The bodies of the 28 people who burned to death when the Sudan Airways Airbus A310 caught fire late on Tuesday have been taken to Khartoum's morgue, a Sudanese official said, adding that 121 people survived the accident.
State television previously reported that nearly half of the 203 passengers were killed when the plane from Amman burst into flames after one of its engines exploded on landing. The plane was carrying 11 crew.
"At present, we have 28 bodies at Khartoum morgue," said Taher al-Haj Ibrahim, the general director of investigations. "For now, we have counted 121 survivors," he said, adding that 22 of them were injured.
"The rest we consider as missing, but according to our information, some passengers went home before they could be counted."
Sudanese authorities were to launch an official enquiry into the cause of the accident, television reported, amid contradictory reports that either weather or a technical failure were to blame.
Airport authorities said an engine caught fire, spreading to the fuselage, whilse survivors said weather conditions at the time of the landing were poor, with the capital hit by a sandstorm and then heavy showers.
The plane had flown from Amman via Damascus but been turned back once from Khartoum by bad weather and forced to land in Port Sudan, before being allowed to return to Khartoum, the official SUNA news agency said.

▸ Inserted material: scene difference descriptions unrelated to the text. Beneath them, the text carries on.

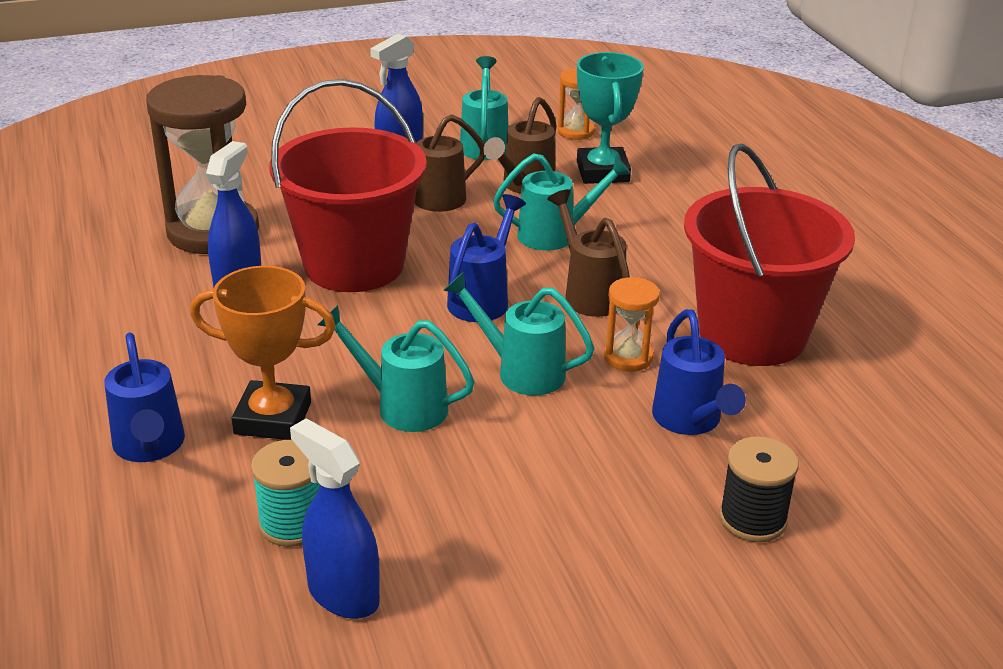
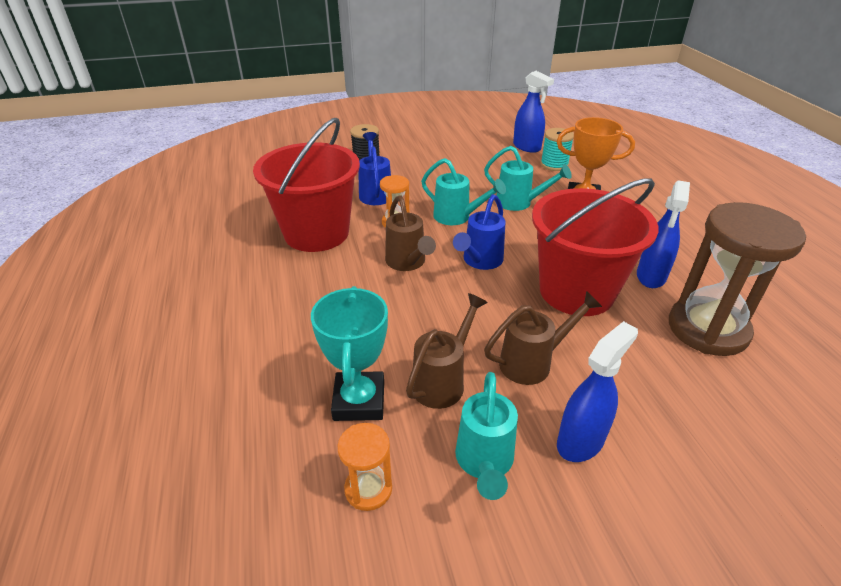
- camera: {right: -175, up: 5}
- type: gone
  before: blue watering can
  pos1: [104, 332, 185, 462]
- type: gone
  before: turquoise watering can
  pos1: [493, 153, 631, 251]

"There was an explosion in one of the engines and the plane caught fire," airport director Yussef Ibrahim said in a television interview.
TV pictures showed flames tearing through the upper section of the fuselage hours after the fire broke out. An emergency escape slide could be seen attached to one of the central doors of the plane.

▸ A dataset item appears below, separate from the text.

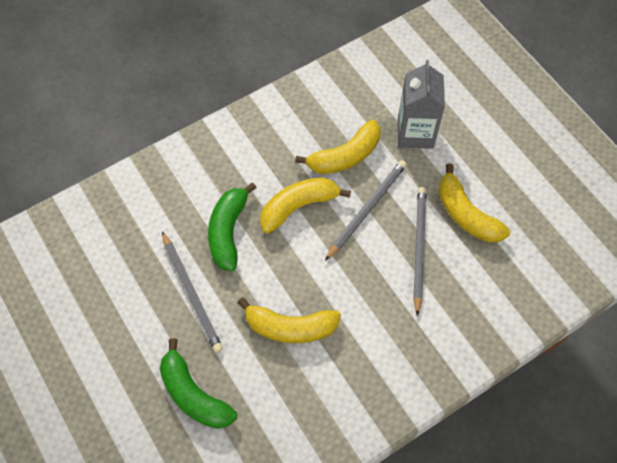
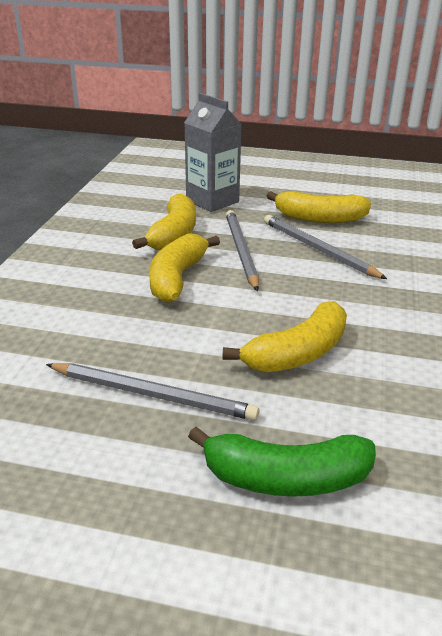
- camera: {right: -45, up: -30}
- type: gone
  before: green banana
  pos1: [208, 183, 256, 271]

"The plane landed at 8:45," civil aviation official El-Sheikh el-Faki told AFP. "It landed okay and then it skidded and caught fire."

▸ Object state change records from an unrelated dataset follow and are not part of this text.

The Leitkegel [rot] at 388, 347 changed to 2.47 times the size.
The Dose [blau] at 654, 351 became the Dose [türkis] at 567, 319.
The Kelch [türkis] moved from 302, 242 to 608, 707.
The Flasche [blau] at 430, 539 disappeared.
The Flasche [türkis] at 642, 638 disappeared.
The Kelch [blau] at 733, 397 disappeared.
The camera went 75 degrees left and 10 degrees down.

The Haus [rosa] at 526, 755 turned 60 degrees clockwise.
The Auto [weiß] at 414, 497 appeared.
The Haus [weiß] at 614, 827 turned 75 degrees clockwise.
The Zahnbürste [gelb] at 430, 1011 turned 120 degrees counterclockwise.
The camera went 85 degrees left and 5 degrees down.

State Transport Minister Mabruk Mubarak Salim said "today's weather is one of the main reasons for what happened."
A security official, who asked not to be named, said he had taken part in the rescue operation and seen at least four people trapped because they were strapped to stretchers inside the burning wreckage.
Amman is a popular destination for wealthier Sudanese to go and seek medical treatment.
"I've been travelling a lot, I know when a landing is rough," survivor Awad Mohamed Idris, a retired Sudan Airways employee, told AFP. "This landing was very rough."
"When it came to a stop, fire was burning the right side of the plane and was beginning to burn the inside of the plane."
After landing, the cabin filled with smoke and he jumped onto an escape chute, Idris said. "After I left the plane I was still coughing."
Idris managed to find his relatives in the arrivals hall, but another man who gave his name as Aman said he was looking for the one-year-old child of a couple who had been hospitalised.
Police official Mohammed Naguib al-Tayyeb had earlier told the broadcaster that most passengers had managed to escape the aircraft without injury but some had suffered burns.
Ibrahim Saleh, one of the passengers at the back of the plane, told AFP he had not seen many bodies but that there had been "many injured" on the tarmac.
He had first helped children off the plane before he himself had left.
"When I got out there were still many people on board," he said.
The disaster is the latest in a long line of fatal air crashes and mishaps in Sudan.
In May, south Sudan's defence minister was killed in a plane crash along with at least 22 other people, most of them senior members of the southern former rebel leadership.
In July 2003, 115 people were killed when a Sudan Airways Boeing 737 was destroyed in a ball of fire as it attempted to land at the Red Sea resort of Port Sudan after apparently suffering an engine problem soon after take-off.
After that crash, the Khartoum government said the Sudanese air fleet was growing old and that the national airliner had not been able to buy spare parts for its US-made aircraft due to economic sanctions imposed by Washington, which has placed Sudan on its list of countries supporting terrorism.
Washington maintains that the sanctions do not prevent the delivery of spare parts for planes if these are requested.